> _To do_
List the lines of this listing that hold the word "Raspeig".

[Start of Attachment]

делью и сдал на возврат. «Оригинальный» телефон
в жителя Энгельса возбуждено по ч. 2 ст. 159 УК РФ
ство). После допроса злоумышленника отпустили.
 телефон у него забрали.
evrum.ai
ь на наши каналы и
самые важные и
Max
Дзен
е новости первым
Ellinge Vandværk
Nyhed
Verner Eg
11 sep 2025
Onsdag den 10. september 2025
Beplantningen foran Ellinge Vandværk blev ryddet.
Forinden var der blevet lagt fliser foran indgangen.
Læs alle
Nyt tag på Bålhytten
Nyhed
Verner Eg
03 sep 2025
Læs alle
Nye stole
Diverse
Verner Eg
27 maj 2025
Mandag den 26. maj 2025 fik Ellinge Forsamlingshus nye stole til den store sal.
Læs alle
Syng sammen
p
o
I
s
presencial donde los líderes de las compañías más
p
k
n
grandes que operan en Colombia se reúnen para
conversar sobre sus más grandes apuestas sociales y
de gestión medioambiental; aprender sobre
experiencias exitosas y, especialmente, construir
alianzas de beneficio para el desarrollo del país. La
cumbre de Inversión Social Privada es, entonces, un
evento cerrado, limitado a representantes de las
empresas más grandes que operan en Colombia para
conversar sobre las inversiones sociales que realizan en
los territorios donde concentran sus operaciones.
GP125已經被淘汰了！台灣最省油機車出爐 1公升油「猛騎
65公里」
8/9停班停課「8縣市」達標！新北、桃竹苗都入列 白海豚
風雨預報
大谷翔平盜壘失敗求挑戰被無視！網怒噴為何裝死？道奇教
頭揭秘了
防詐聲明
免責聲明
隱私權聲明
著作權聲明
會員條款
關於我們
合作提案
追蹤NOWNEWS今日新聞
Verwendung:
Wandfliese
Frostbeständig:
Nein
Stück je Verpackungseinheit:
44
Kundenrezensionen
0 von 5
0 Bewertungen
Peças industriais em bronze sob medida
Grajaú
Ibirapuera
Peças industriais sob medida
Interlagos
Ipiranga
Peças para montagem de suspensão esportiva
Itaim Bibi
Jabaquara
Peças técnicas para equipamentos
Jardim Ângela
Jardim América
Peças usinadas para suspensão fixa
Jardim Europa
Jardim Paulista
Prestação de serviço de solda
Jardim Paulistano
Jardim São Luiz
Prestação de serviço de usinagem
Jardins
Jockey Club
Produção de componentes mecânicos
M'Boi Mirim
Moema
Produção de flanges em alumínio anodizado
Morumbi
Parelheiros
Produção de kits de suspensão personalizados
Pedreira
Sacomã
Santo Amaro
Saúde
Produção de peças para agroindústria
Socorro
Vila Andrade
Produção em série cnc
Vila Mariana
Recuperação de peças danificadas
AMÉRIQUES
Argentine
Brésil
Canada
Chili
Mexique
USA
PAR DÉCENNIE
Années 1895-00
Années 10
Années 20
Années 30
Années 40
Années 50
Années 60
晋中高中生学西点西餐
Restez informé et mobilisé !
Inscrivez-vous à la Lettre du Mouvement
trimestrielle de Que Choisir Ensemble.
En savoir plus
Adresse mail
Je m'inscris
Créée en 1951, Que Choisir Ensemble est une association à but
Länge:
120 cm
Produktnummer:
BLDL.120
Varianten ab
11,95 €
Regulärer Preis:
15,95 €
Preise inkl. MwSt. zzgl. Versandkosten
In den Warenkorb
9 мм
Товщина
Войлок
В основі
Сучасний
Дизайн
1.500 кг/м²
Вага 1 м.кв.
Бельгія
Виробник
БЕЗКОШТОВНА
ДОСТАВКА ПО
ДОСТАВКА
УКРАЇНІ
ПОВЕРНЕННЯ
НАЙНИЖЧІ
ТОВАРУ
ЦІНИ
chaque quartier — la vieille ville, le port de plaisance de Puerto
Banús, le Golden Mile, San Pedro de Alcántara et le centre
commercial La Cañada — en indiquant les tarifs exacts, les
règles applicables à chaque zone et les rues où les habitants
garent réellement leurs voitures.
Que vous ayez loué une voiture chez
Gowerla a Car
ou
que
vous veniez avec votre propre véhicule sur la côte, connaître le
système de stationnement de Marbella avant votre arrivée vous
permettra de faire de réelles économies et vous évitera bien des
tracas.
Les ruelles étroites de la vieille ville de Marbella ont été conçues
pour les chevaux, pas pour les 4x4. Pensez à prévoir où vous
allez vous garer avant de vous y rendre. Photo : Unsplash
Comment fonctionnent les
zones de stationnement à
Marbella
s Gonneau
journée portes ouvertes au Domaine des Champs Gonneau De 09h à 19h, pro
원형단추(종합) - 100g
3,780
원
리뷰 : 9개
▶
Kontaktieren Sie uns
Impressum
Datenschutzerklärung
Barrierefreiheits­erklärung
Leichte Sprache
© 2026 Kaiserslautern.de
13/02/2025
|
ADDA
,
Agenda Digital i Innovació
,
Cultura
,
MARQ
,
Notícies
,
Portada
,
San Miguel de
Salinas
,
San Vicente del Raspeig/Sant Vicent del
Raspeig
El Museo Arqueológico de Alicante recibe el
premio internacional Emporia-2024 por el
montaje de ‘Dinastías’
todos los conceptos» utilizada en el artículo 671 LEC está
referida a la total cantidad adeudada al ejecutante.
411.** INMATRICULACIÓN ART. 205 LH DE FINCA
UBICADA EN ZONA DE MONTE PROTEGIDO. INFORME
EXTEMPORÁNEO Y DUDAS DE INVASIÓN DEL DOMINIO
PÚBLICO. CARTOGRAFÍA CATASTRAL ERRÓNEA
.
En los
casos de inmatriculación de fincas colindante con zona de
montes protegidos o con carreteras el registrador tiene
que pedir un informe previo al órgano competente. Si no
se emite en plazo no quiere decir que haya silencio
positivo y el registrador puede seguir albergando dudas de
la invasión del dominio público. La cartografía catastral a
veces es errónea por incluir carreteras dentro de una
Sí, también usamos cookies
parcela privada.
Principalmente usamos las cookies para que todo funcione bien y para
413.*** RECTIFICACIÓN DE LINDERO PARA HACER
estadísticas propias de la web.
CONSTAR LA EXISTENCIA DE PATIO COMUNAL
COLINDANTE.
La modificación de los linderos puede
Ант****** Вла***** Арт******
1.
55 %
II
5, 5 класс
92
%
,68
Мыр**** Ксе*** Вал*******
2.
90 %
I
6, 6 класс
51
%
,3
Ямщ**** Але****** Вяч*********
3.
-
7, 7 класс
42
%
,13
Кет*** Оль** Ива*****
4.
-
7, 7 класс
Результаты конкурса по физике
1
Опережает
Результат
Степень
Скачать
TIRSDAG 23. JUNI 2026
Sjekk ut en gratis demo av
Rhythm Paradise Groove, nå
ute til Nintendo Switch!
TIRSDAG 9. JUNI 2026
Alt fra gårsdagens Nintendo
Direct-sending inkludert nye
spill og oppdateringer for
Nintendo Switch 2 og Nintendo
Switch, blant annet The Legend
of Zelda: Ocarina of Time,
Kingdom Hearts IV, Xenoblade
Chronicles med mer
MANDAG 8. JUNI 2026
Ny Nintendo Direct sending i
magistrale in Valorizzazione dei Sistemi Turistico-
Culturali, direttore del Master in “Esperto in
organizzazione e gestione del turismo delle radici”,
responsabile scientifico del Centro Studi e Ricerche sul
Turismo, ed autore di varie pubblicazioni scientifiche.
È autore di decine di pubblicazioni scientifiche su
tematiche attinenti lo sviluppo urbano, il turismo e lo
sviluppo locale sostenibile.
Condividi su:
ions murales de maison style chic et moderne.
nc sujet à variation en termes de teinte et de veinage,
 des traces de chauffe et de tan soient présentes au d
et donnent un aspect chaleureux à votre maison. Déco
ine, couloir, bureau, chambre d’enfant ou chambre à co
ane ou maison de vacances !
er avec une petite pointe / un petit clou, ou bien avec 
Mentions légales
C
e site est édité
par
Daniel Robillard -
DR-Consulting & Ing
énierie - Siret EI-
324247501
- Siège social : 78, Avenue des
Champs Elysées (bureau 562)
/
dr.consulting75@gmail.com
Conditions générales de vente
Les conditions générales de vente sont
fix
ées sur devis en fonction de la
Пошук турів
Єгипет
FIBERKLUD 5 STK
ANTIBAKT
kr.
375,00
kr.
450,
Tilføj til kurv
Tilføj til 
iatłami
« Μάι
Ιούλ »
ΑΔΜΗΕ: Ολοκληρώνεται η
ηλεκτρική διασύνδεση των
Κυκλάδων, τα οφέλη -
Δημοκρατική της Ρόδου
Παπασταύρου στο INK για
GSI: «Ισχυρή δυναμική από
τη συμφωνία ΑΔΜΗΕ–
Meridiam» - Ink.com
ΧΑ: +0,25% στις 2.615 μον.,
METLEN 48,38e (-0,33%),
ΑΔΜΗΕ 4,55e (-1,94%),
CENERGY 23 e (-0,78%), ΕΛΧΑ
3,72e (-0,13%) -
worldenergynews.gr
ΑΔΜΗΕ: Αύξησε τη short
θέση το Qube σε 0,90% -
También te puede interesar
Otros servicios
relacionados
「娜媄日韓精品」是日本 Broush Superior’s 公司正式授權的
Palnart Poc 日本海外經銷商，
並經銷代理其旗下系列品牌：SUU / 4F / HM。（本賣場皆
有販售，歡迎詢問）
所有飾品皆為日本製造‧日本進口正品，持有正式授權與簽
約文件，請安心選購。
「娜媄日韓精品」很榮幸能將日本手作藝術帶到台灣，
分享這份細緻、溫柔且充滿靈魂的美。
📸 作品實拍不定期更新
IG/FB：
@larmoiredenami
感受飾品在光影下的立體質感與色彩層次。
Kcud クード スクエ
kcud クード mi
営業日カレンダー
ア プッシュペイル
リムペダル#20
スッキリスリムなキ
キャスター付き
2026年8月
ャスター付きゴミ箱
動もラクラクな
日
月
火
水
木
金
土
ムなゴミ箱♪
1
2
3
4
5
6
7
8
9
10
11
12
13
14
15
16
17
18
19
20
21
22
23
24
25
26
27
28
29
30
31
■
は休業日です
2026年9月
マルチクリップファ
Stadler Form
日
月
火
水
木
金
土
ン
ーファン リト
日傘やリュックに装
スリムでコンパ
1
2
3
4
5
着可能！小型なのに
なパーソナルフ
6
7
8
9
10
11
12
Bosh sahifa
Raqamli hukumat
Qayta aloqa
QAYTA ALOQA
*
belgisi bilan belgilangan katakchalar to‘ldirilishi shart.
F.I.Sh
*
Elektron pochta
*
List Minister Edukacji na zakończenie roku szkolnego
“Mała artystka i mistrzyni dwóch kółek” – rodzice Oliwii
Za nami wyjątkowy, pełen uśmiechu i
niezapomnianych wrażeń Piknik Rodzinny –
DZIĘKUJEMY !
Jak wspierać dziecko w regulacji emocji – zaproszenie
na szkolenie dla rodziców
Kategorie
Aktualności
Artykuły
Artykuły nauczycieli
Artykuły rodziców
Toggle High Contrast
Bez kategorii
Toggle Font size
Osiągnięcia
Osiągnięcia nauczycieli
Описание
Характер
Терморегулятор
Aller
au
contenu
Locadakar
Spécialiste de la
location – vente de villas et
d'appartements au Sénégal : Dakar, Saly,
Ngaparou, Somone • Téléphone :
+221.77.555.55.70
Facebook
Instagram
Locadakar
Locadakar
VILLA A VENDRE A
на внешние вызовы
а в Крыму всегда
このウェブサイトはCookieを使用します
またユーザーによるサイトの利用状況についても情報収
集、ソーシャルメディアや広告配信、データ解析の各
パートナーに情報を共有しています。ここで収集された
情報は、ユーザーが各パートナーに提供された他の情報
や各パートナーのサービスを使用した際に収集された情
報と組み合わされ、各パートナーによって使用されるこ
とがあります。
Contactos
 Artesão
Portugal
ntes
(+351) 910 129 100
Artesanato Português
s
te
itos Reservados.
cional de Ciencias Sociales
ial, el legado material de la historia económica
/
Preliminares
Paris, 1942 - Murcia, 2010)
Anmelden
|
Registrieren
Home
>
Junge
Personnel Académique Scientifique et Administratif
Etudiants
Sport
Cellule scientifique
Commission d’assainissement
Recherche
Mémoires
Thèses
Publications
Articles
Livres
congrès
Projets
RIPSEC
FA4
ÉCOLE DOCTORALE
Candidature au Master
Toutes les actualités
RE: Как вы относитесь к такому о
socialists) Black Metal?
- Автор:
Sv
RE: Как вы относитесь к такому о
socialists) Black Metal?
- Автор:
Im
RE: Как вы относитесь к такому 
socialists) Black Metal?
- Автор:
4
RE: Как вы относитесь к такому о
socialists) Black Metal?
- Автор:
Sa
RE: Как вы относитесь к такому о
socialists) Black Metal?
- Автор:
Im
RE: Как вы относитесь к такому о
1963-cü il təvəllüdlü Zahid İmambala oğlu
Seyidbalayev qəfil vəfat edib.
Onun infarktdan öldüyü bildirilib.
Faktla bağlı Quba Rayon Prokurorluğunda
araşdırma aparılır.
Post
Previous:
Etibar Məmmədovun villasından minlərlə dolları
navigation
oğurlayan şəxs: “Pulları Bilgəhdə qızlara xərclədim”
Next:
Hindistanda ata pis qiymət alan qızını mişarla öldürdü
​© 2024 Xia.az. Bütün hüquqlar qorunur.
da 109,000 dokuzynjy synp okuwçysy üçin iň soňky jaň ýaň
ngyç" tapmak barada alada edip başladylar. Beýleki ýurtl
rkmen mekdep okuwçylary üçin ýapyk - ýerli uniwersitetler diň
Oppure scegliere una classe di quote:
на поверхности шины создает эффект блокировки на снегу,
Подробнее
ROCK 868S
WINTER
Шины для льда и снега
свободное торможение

[End of Attachment]

> _Finished task_
San Vicente del Raspeig/Sant Vicent del
Raspeig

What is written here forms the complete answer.